I actually thought the headline should be “Routine obstetric practice has been putting babies at risk for decades”.
There is already a lot of other evidence of the benefits of waiting for the cord to go white. #waitforwhite
But hopefully, this latest bit of research will mean doctors will finally stop clamping the cord until they have check babies are actually breathing. Something good midwifery practitioners have always done.
2. Immediate Skin to Skin
Dr. Gannon is one of the obstetricians who has called some traditional practises “quackery”.
He also said skin to skin was a ‘fad’ not long ago. I did respond to this in another blog.
Hopefully, he has put down his textbook and looked at this new research that showed skin to skin can help babies maintain their blood glucose levels.
There was similar research about this in 2017 with babies who needed to go to neonatal intensive care that concluded: “The SSC intervention was safe and feasible with no adverse events.”
Again midwives have always known that the traditional practise of placing a baby straight onto mum has enormous benefits but perhaps now we can call it an “intervention” obstetricians and paediatrician will start doing it.
3. Physiological births lower the risk of Postpartum Haemorrhage.
I am less optimistic about this research changing practise although it does give evidence to what so many midwives already knew.

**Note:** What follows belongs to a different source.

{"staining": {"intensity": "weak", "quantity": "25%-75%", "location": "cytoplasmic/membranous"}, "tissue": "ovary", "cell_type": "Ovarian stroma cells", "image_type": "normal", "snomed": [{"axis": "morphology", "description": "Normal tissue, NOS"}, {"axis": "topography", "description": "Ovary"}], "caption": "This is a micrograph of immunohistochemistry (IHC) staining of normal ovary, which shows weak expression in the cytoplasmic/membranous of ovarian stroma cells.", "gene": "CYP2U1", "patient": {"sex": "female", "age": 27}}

The research did find that “women who had an unassisted vaginal birth had the lowest incidence of primary postpartum haemorrhage, while women who had a caesarean birth had the highest. Those who had forceps births had the highest incidence of severe postpartum haemorrhage”.

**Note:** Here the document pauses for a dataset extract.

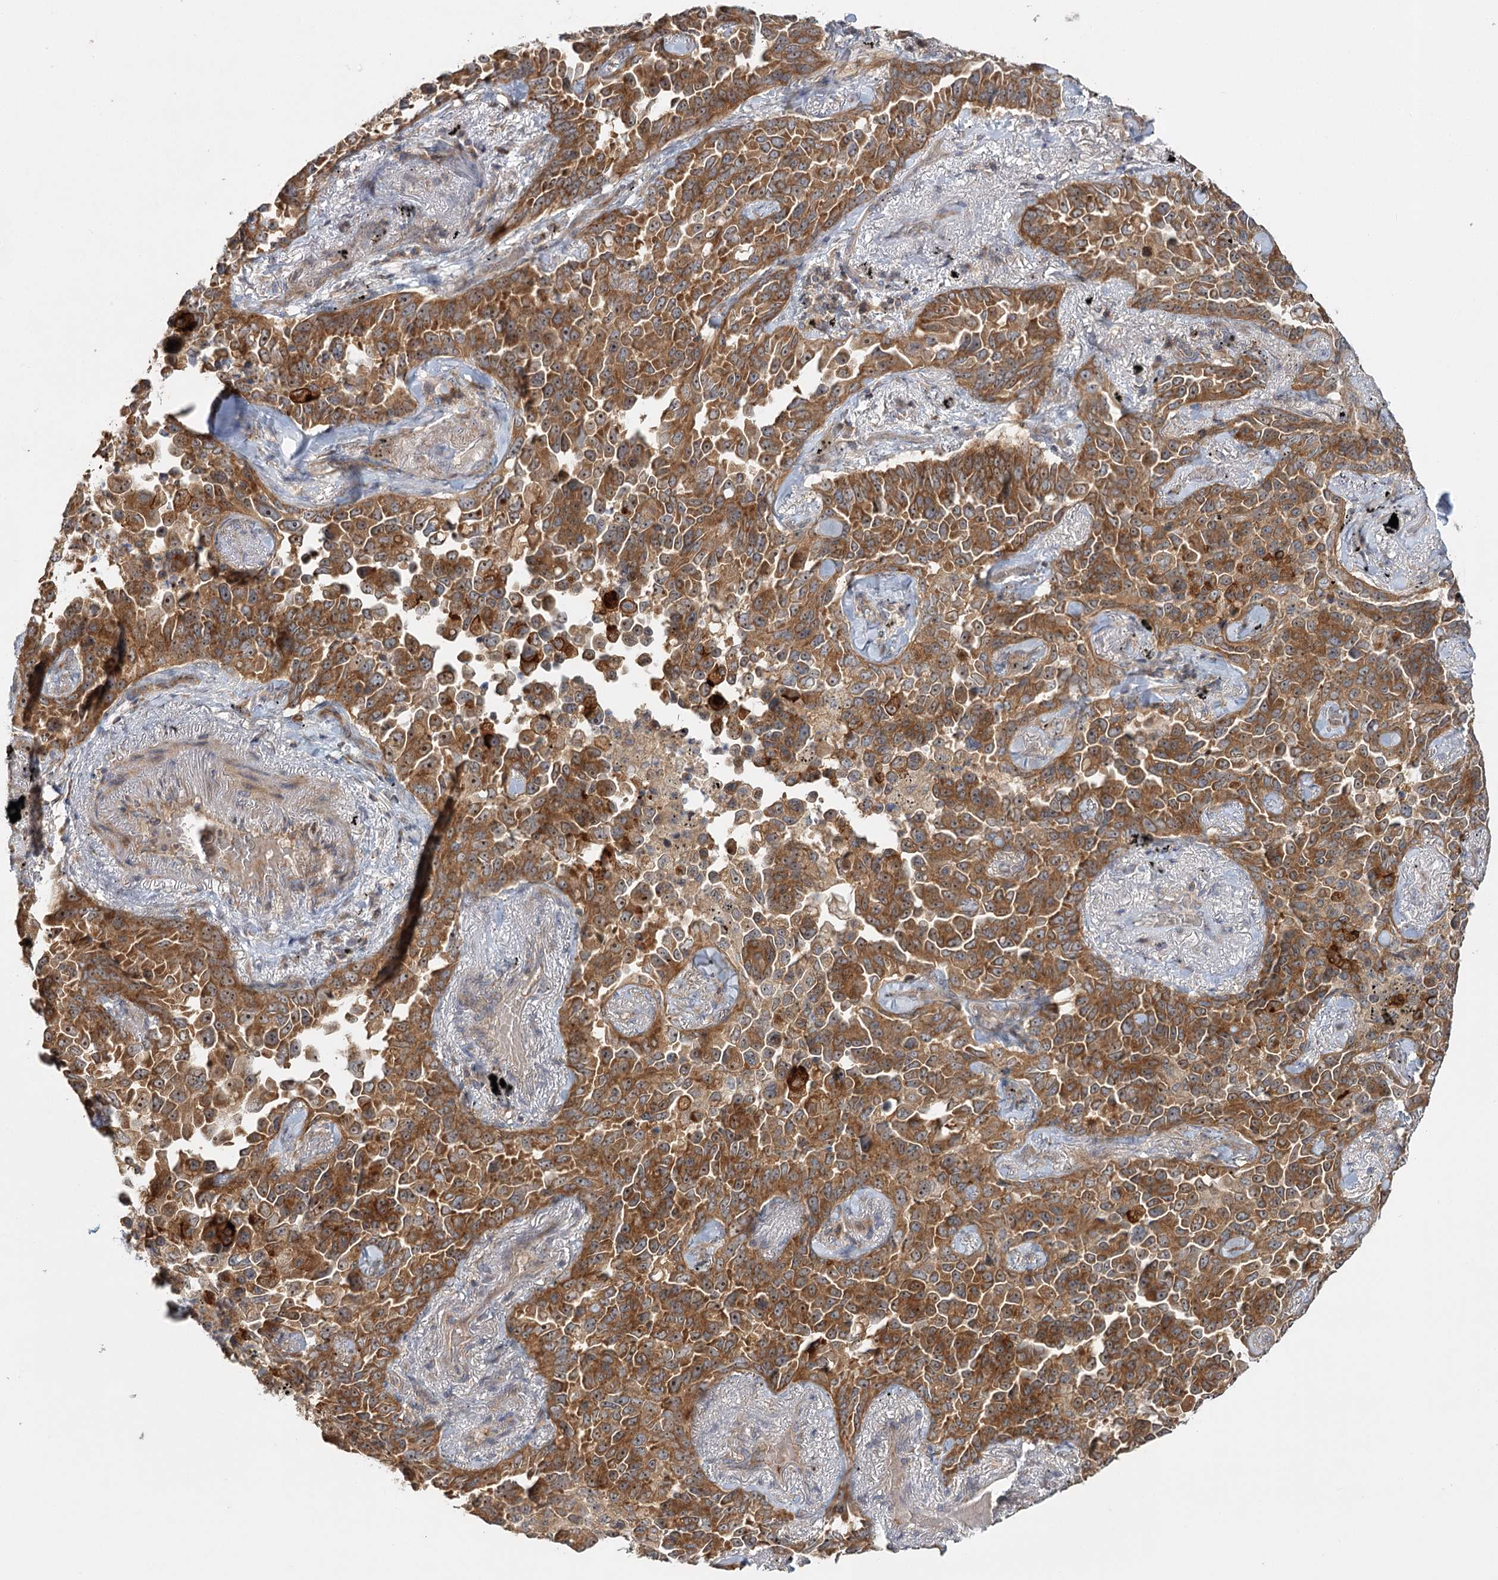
{"staining": {"intensity": "moderate", "quantity": ">75%", "location": "cytoplasmic/membranous,nuclear"}, "tissue": "lung cancer", "cell_type": "Tumor cells", "image_type": "cancer", "snomed": [{"axis": "morphology", "description": "Adenocarcinoma, NOS"}, {"axis": "topography", "description": "Lung"}], "caption": "Immunohistochemistry (IHC) of human adenocarcinoma (lung) exhibits medium levels of moderate cytoplasmic/membranous and nuclear expression in approximately >75% of tumor cells.", "gene": "RAPGEF6", "patient": {"sex": "female", "age": 67}}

However the recommendation for the study was not to find out how midwives promoted physiological birth and therefore lower postpartum haemorrhages, it was to teach doctors how to “promptly detect and initiate treatment for excessive blood loss”.
Again, how about not causing the problem in the first place?
It is so frustrating that doctors dismiss traditional low intervention midwifery practise as quackery until they have the “evidence” to say it works yet they are quite comfortable introducing, high tech solutions to problems that modern obstetric practises have probably caused before they have been fully tested.
I don’t want to be cynical and say there are no incentives for obstetricians to encourage practices that might mean women don’t actually need obstetricians. But….
So before we start burning midwives as witches at the stakes again, perhaps obstetricians could stop and look at the evidence that midwives are the experts in physiological birth. And the evidence that most women actually don’t need medical intervention in a normal physiological process.
They could even attend some of the Australian College Of Midwives study days before completely writing them off.